While the poems' sentiments are directed outward with these declarations, form is tightly contained. This creates a compelling tension between the emotionality of the writing and the precision of the form. For example, the long poem at the center of the book “The Woodlands” is printed in a slender justified column. This forces the reader to slow down in order to navigate the syntax as rich images unspool down the slender column: “I’m all the branches sprawling underwater housing sea serpents & giant squid staring back up sending ripples over your eyes.” Often following the knotty sentences rewards the reader with moments of surprise. Peebles writes, “Something unsightly could happen here such as holding another human incredibly close &” Here, the ampersand holds out the tantalizing possibility of something else in the white space of the page.
In addition, the relationship between syntax and form creates a sense of caution as it forces the reader to carefully pick their way down the page. While at times, the speaker seems to be rushing headlong into experience, she is not without trepidation. She admits to “wishing to not want anything from anyone,” while desperately awaiting a phone call. She writes, “It’s hard to know a person & hard to be a person & harder yet to let a person see your wet eggshells.” There is something luscious about encountering these moments of candor, and Peebles strikes a difficult balance between the craftiness of her finely wrought sentences and the directness of some of her assertions.

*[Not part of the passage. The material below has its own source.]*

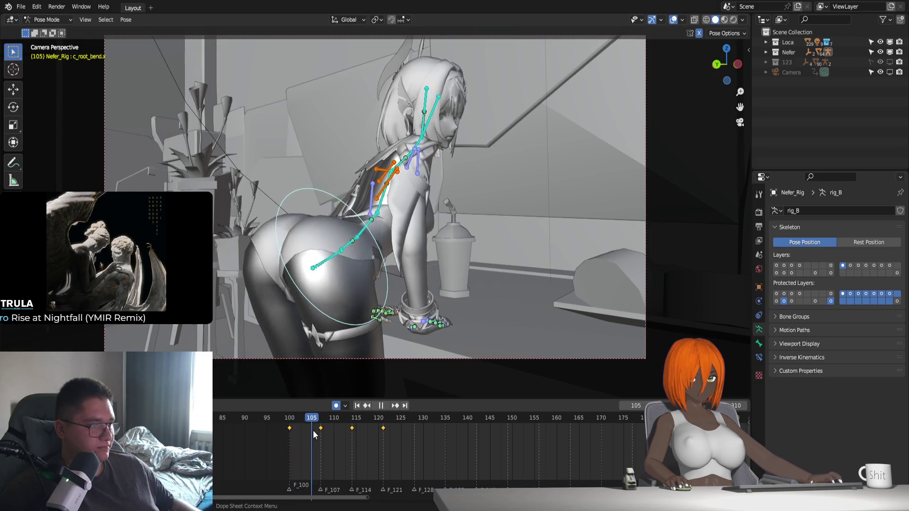
key(Escape)
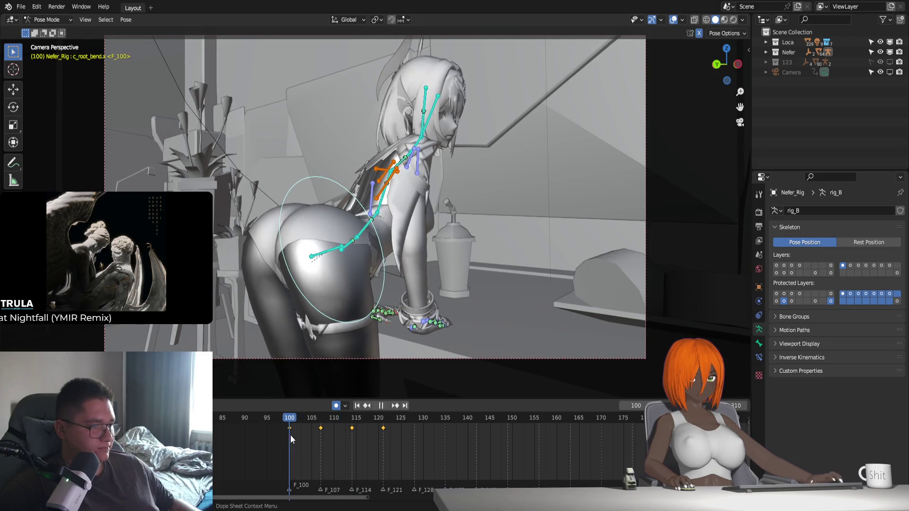
key(Delete)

She writes, “Finally I’m not trying to look cool or anything just dripping & wanting to unzip everything around you so it falls away succulent from the bone.” An aching tenderness emerges from this twining of difficulty and desire as people fumble for “actual grace.” This is found in the woodland a place of “infinite tender eyes.” In “The Woodlands,” Peebles evokes the landscape of Western Pennsylvania, teaming with raccoons, deer, and squirrels. She includes an alphabetical list cataloging the wildlife in that region, which consists mostly of small mammals like rodents and bats. Even though these animals are common, they are worthy of being mourned when found on the side of the road, “all the love that’s left suffocating fumes as it curls in my face.” Despite its messiness, death, and chaos, Peebles writes “with admiration / for the woodland.”
What makes this book such a compelling read is that it is difficult to pin down in terms of style or school. It is an intriguing mix of nature poetry, experimental writing, and the lyric. Peebles tries to characterize the wildlife of Western Pennsylvania while moments of everyday violence intrude with images of roadkill and the female-bodied speaker walking with her keys “used as fangs” as the warning systems “warn us not what’s coming but what’s already here.” Despite the dangers, the speaker keeps thrusting herself outward to run through the woods, fall in love, and search the sky for eagles. While she admits, “I am not painter & have zero idea where the green should go,” she resolves, “I’m painting a door for you to slam / wide open.” These poems are that door flung open to “All that’s left / . . . everything, everywhere.”